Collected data

☆ ☆ ☆ ☆ ☆ ☆ ☆

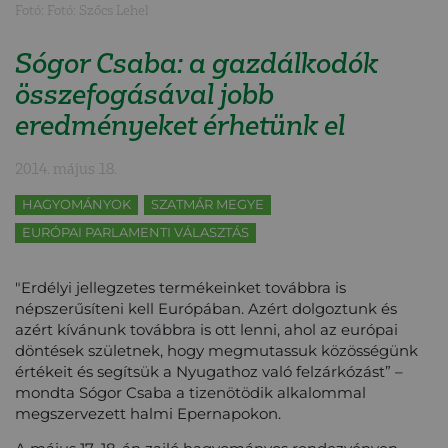
Fotó: Fotó: Szőcs Lehel
Sógor Csaba: a gazdálkodók
összefogásával jobb
eredményeket érhetünk el
2014. május 18.
HAGYOMÁNYOK
SZATMÁR MEGYE
EURÓPAI PARLAMENTI VÁLASZTÁS
"Erdélyi jellegzetes termékeinket továbbra is
népszerűsíteni kell Európában. Azért dolgoztunk és
azért kívánunk továbbra is ott lenni, ahol az európai
döntések születnek, hogy megmutassuk közösségünk
értékeit és segítsük a Nyugathoz való felzárkózást” –
mondta Sógor Csaba a tizenötödik alkalommal
megszervezett halmi Epernapokon.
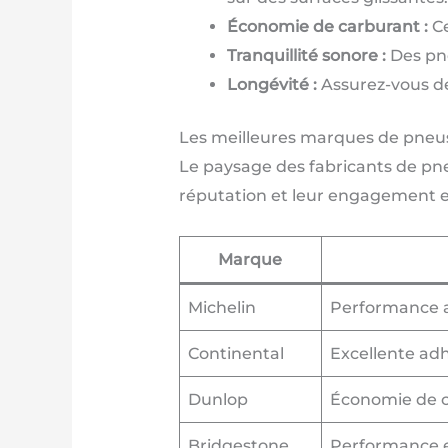
Économie de carburant :
Ce
Tranquillité sonore :
Des pne
Longévité :
Assurez-vous de
Les meilleures marques de pneus
Le paysage des fabricants de pne
réputation et leur engagement e
Marque
Michelin
Performance ac
Continental
Excellente adh
Dunlop
Économie de c
Bridgestone
Performance ex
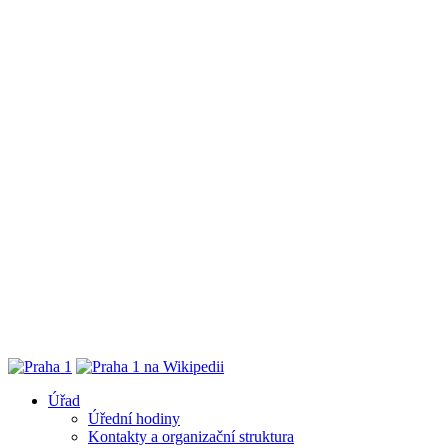
Úřad
Úřední hodiny
Kontakty a organizační struktura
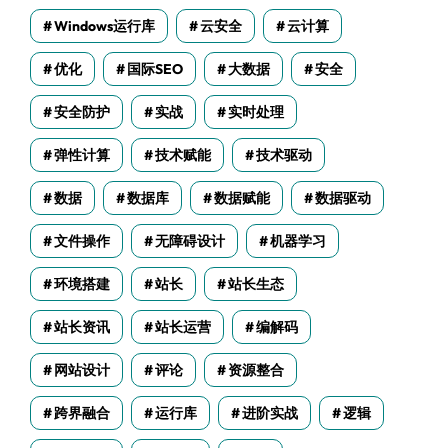
Windows运行库
云安全
云计算
优化
国际SEO
大数据
安全
安全防护
实战
实时处理
弹性计算
技术赋能
技术驱动
数据
数据库
数据赋能
数据驱动
文件操作
无障碍设计
机器学习
环境搭建
站长
站长生态
站长资讯
站长运营
编解码
网站设计
评论
资源整合
跨界融合
运行库
进阶实战
逻辑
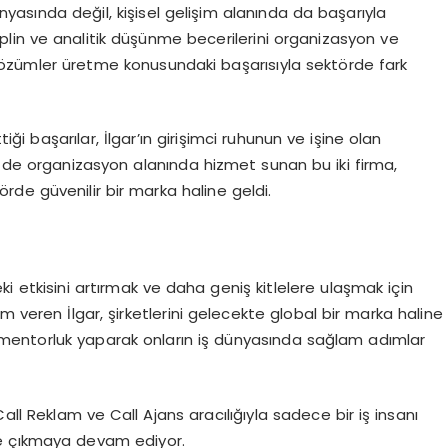
dünyasında değil, kişisel gelişim alanında da başarıyla
siplin ve analitik düşünme becerilerini organizasyon ve
i çözümler üretme konusundaki başarısıyla sektörde fark
tiği başarılar,
İlgar’ın
girişimci ruhunun ve işine olan
m de organizasyon alanında hizmet sunan bu iki firma,
de güvenilir bir marka haline geldi.
ki etkisini artırmak ve daha geniş kitlelere ulaşmak için
nem veren
İlgar
, şirketlerini gelecekte global bir marka haline
re mentorluk yaparak onların iş dünyasında sağlam adımlar
Call Reklam ve Call Ajans aracılığıyla sadece bir iş insanı
öne çıkmaya devam ediyor.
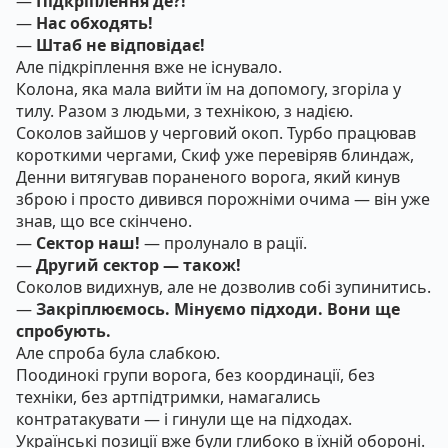
—
Підкріплення де?!
—
Нас обходять!
—
Штаб не відповідає!
Але підкріплення вже не існувало.
Колона, яка мала вийти їм на допомогу, згоріла у
тилу. Разом з людьми, з технікою, з надією.
Соколов зайшов у черговий окоп. Турбо працював
короткими чергами, Скиф уже перевіряв блиндаж,
Денни витягував пораненого ворога, який кинув
зброю і просто дивився порожніми очима — він уже
знав, що все скінчено.
—
Сектор наш!
— пролунало в рації.
—
Другий сектор — також!
Соколов видихнув, але не дозволив собі зупинитись.
—
Закріплюємось. Мінуємо підходи. Вони ще
спробують.
Але спроба була слабкою.
Поодинокі групи ворога, без координації, без
техніки, без артпідтримки, намагались
контратакувати — і гинули ще на підходах.
Українські позиції вже були глибоко в їхній обороні.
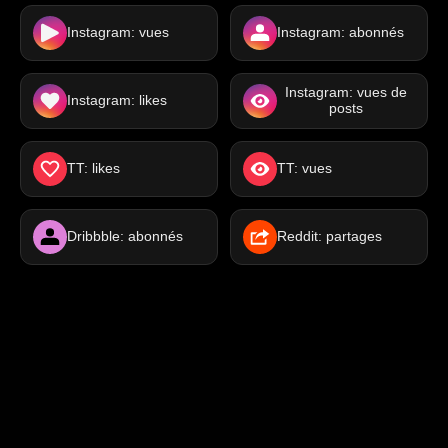
Instagram: vues
Instagram: abonnés
Instagram: vues de
Instagram: likes
posts
TT: likes
TT: vues
Dribbble: abonnés
Reddit: partages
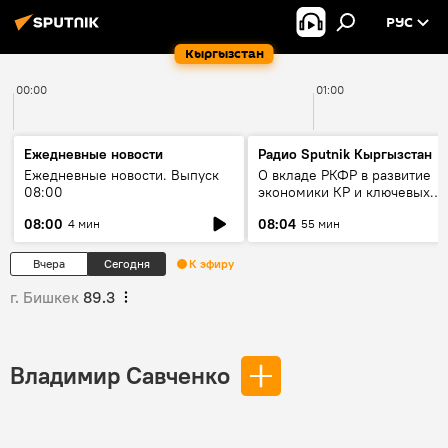
РУС
Кыргызстан
00:00
01:00
Ежедневные новости
Радио Sputnik Кыргызстан
Ежедневные новости. Выпуск
О вкладе РКФР в развитие
08:00
экономики КР и ключевых
секторах до 2030 года
08:00
08:04
4 мин
55 мин
Вчера
Сегодня
К эфиру
г. Бишкек
89.3
Владимир Савченко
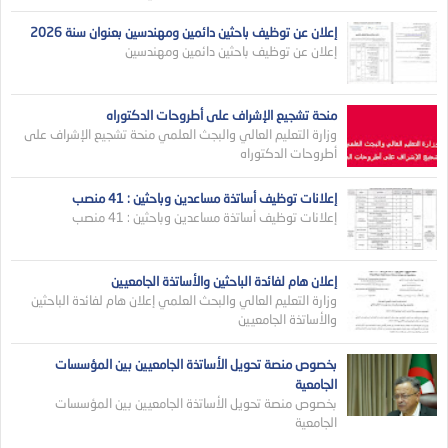
إعلان عن توظيف باحثين دائمين ومهندسين بعنوان سنة 2026
إعلان عن توظيف باحثين دائمين ومهندسين
منحة تشجيع الإشراف على أطروحات الدكتوراه
وزارة التعليم العالي والبجث العلمي منحة تشجيع الإشراف على
أطروحات الدكتوراه
إعلانات توظيف أساتذة مساعدين وباحثين : 41 منصب
إعلانات توظيف أساتذة مساعدين وباحثين : 41 منصب
إعلان هام لفائدة الباحثين والأساتذة الجامعيين
وزارة التعليم العالي والبحث العلمي إعلان هام لفائدة الباحثين
والأساتذة الجامعيين
بخصوص منصة تحويل الأساتذة الجامعيين بين المؤسسات
الجامعية
بخصوص منصة تحويل الأساتذة الجامعيين بين المؤسسات
الجامعية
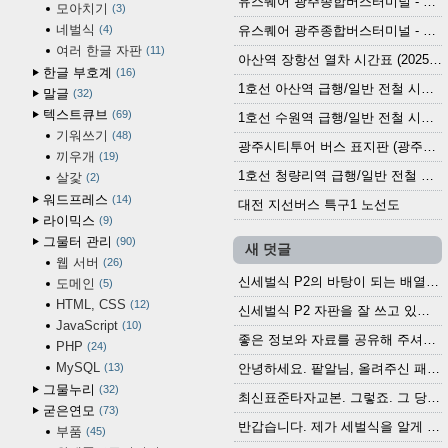
유스퀘어 광주종합버스터미널 - 곡성,순천／화순,보성,율포 방면 시외버스 시간표 (2026.1.31)
모아치기
3
네벌식
4
유스퀘어 광주종합버스터미널 - 담양, 순창, 남원, 무주, 장수, 거창, 대구 방면 시외버스 시간표 (2026...
여러 한글 자판
11
아산역 장항선 열차 시간표 (2025.12.30 기준) (무궁화호, ITX-마음, 새마을호, 서해금빛열차)
한글 부호계
16
1호선 아산역 급행/일반 전철 시간표 (2025.12.30~)
말글
32
텍스트큐브
69
1호선 수원역 급행/일반 전철 시간표 (2025.12.30~)
기워쓰기
48
광주시티투어 버스 표지판 (광주역 정류장) (2024?)
끼우개
19
1호선 청량리역 급행/일반 전철 시간표 · 노선도 (2025.12.30~)
살갗
2
워드프레스
14
대전 지선버스 특구1 노선도
라이믹스
9
그물터 관리
90
새 덧글
웹 서버
26
신세벌식 P2의 바탕이 되는 배열이나 주요 기능...
도메인
5
HTML, CSS
12
신세벌식 P2 자판을 잘 쓰고 있습니다. 쓰기 편리...
JavaScript
10
좋은 정보와 자료를 공유해 주셔서 고맙습니다....
PHP
24
MySQL
13
안녕하세요. 팥알님, 올려주신 패치 여러모로 감사...
그물누리
32
최신표준타자교본. 그렇죠. 그 당시에 최신 표준...
굳은연모
73
반갑습니다. 제가 세벌식을 알게 되어 세벌식 써...
부품
45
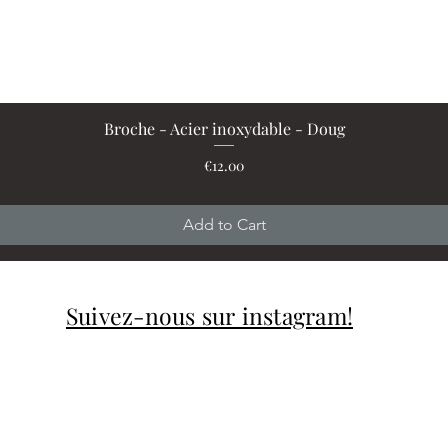
Broche - Acier inoxydable - Doug
Quick View
Price
€12.00
Add to Cart
Suivez-nous sur instagram!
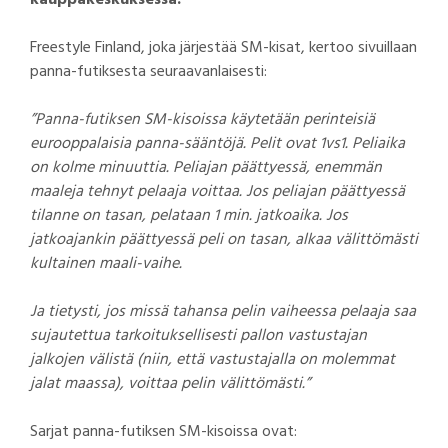
Freestyle Finland, joka järjestää SM-kisat, kertoo sivuillaan
panna-futiksesta seuraavanlaisesti:
”Panna-futiksen SM-kisoissa käytetään perinteisiä
eurooppalaisia panna-sääntöjä. Pelit ovat 1vs1. Peliaika
on kolme minuuttia. Peliajan päättyessä, enemmän
maaleja tehnyt pelaaja voittaa. Jos peliajan päättyessä
tilanne on tasan, pelataan 1 min. jatkoaika. Jos
jatkoajankin päättyessä peli on tasan, alkaa välittömästi
kultainen maali-vaihe.
Ja tietysti, jos missä tahansa pelin vaiheessa pelaaja saa
sujautettua tarkoituksellisesti pallon vastustajan
jalkojen välistä (niin, että vastustajalla on molemmat
jalat maassa), voittaa pelin välittömästi.”
Sarjat panna-futiksen SM-kisoissa ovat:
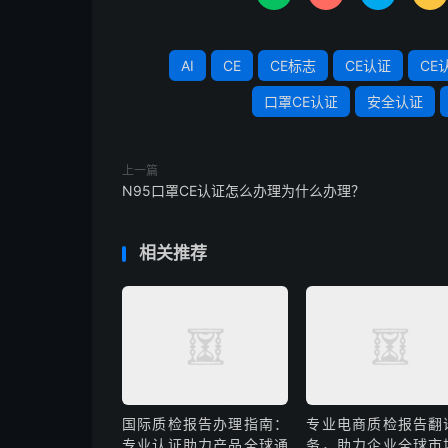
AI
CE
CE标志
CE认证
CE
口罩CE认证
安全认证
上一篇
N95口罩CE认证怎么办理为什么办理？
相关推荐
国际质检报告办理指南：
专业电商质检报告翻
专业认证助力产品全球通
务，助力企业全球市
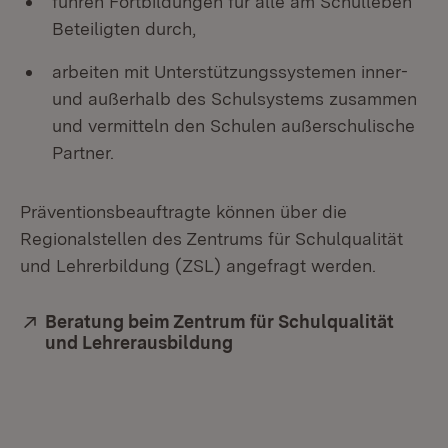
führen Fortbildungen für alle am Schulleben
Beteiligten durch,
arbeiten mit Unterstützungssystemen inner-
und außerhalb des Schulsystems zusammen
und vermitteln den Schulen außerschulische
Partner.
Präventionsbeauftragte können über die
Regionalstellen des Zentrums für Schulqualität
und Lehrerbildung (ZSL) angefragt werden.
Extern:
Beratung beim Zentrum für Schulqualität
und Lehrerausbildung
(Öffnet in neuem Fenster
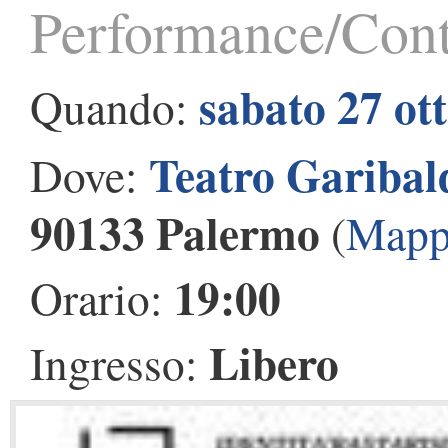
Performance/Cont
sabato 27 ot
Quando:
Teatro Garibal
Dove:
90133 Palermo
(
Mapp
19:00
Orario:
Libero
Ingresso:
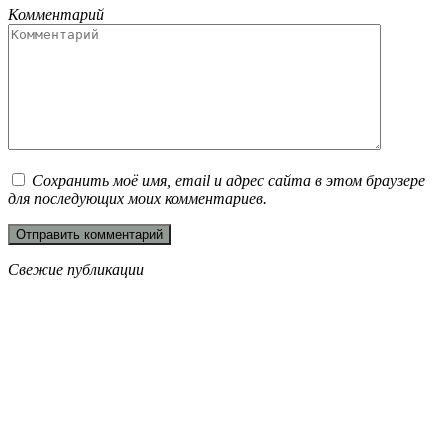
Комментарий
Сохранить моё имя, email и адрес сайта в этом браузере
для последующих моих комментариев.
Свежие публикации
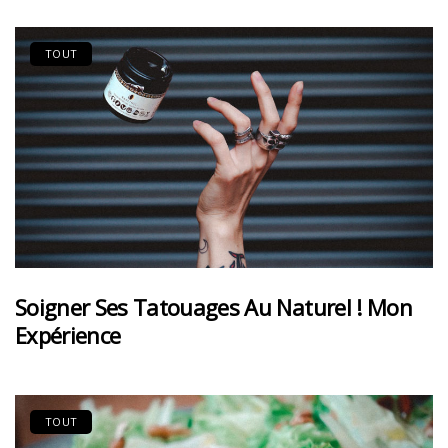
TOUT
Soigner Ses Tatouages Au Naturel ! Mon
Expérience
TOUT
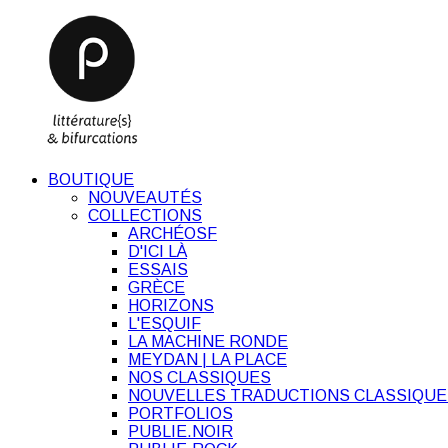
BOUTIQUE
NOUVEAUTÉS
COLLECTIONS
ARCHÉOSF
D'ICI LÀ
ESSAIS
GRÈCE
HORIZONS
L'ESQUIF
LA MACHINE RONDE
MEYDAN | LA PLACE
NOS CLASSIQUES
NOUVELLES TRADUCTIONS CLASSIQUE
PORTFOLIOS
PUBLIE.NOIR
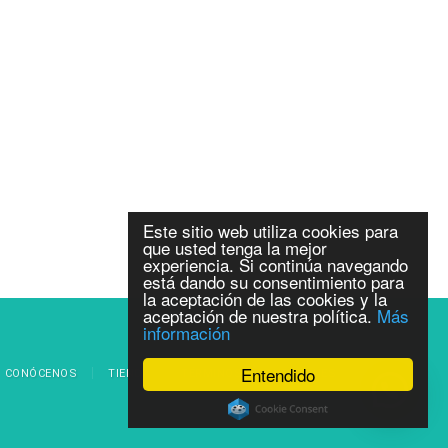
Este sitio web utiliza cookies para
que usted tenga la mejor
experiencia. Si continúa navegando
está dando su consentimiento para
la aceptación de las cookies y la
aceptación de nuestra política.
Más
información
Entendido
CONÓCENOS
TIENDA
TÉRMINOS Y CONDICIONES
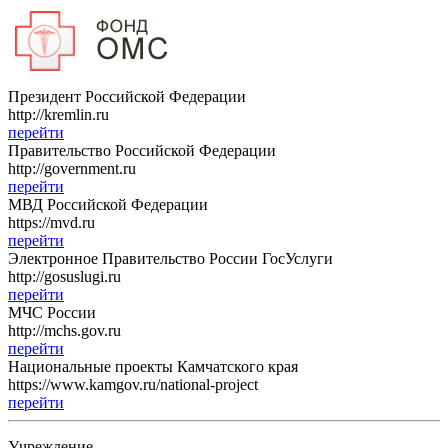
Президент Российской Федерации
http://kremlin.ru
перейти
Правительство Российской Федерации
http://government.ru
перейти
МВД Российской Федерации
https://mvd.ru
перейти
Электронное Правительство России ГосУслуги
http://gosuslugi.ru
перейти
МЧС России
http://mchs.gov.ru
перейти
Национальные проекты Камчатского края
https://www.kamgov.ru/national-project
перейти
Учреждение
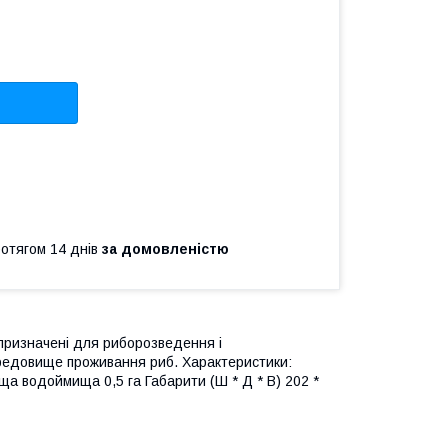
ротягом 14 днів
за домовленістю
 призначені для риборозведення і
ередовище проживання риб. Характеристики:
оща водоймища 0,5 га Габарити (Ш * Д * В) 202 *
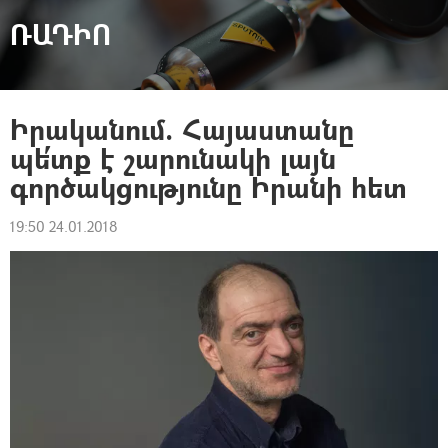
ՌԱԴԻՈ
Իրականում. Հայաստանը
պե՛տք է շարունակի լայն
գործակցությունը Իրանի հետ
19:50 24.01.2018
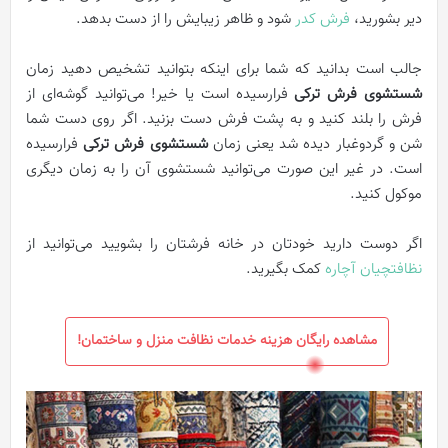
دیر بشورید،
فرش کدر
شود و ظاهر زیبایش را از دست بدهد.
جالب است بدانید که شما برای اینکه بتوانید تشخیص دهید زمان
شستشوی فرش ترکی
فرارسیده است یا خیر! می‌توانید گوشه‌ای از
فرش را بلند کنید و به پشت فرش دست بزنید. اگر روی دست شما
شن و گردوغبار دیده شد یعنی زمان
شستشوی فرش ترکی
فرارسیده
است. در غیر این صورت می‌توانید شستشوی آن را به زمان دیگری
موکول کنید.
اگر دوست دارید خودتان در خانه فرشتان را بشویید می‌توانید از
نظافتچیان آچاره
کمک بگیرید.
مشاهده رایگان هزینه خدمات نظافت منزل و ساختمان!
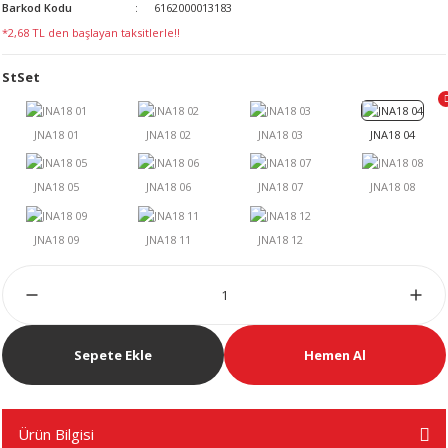
Barkod Kodu
6162000013183
LERİ
*2,68 TL den başlayan taksitlerle!!
StSet
 KENDİR İPİ
LER
Sepete Ekle
Hemen Al
Ürün Bilgisi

☆ ☆ ☆ ☆ ☆ ☆ ☆

◆ BRIEF
Return only the part above that opens with the line containing "оща водоймища 0,5" and closes with the line containing "مشاهده رایگان هزینه", exactly and with both ends, skipping the pictures.

◆ TASK RESPONSE
оща водоймища 0,5 га Габарити (Ш * Д * В) 202 *
ՌԱԴԻՈ
Իրականում. Հայաստանը
պե՛տք է շարունակի լայն
գործակցությունը Իրանի հետ
19:50 24.01.2018
دیر بشورید،
فرش کدر
شود و ظاهر زیبایش را از دست بدهد.
جالب است بدانید که شما برای اینکه بتوانید تشخیص دهید زمان
شستشوی فرش ترکی
فرارسیده است یا خیر! می‌توانید گوشه‌ای از
فرش را بلند کنید و به پشت فرش دست بزنید. اگر روی دست شما
شن و گردوغبار دیده شد یعنی زمان
شستشوی فرش ترکی
فرارسیده
است. در غیر این صورت می‌توانید شستشوی آن را به زمان دیگری
موکول کنید.
اگر دوست دارید خودتان در خانه فرشتان را بشویید می‌توانید از
نظافتچیان آچاره
کمک بگیرید.
مشاهده رایگان هزینه خدمات نظافت منزل و ساختمان!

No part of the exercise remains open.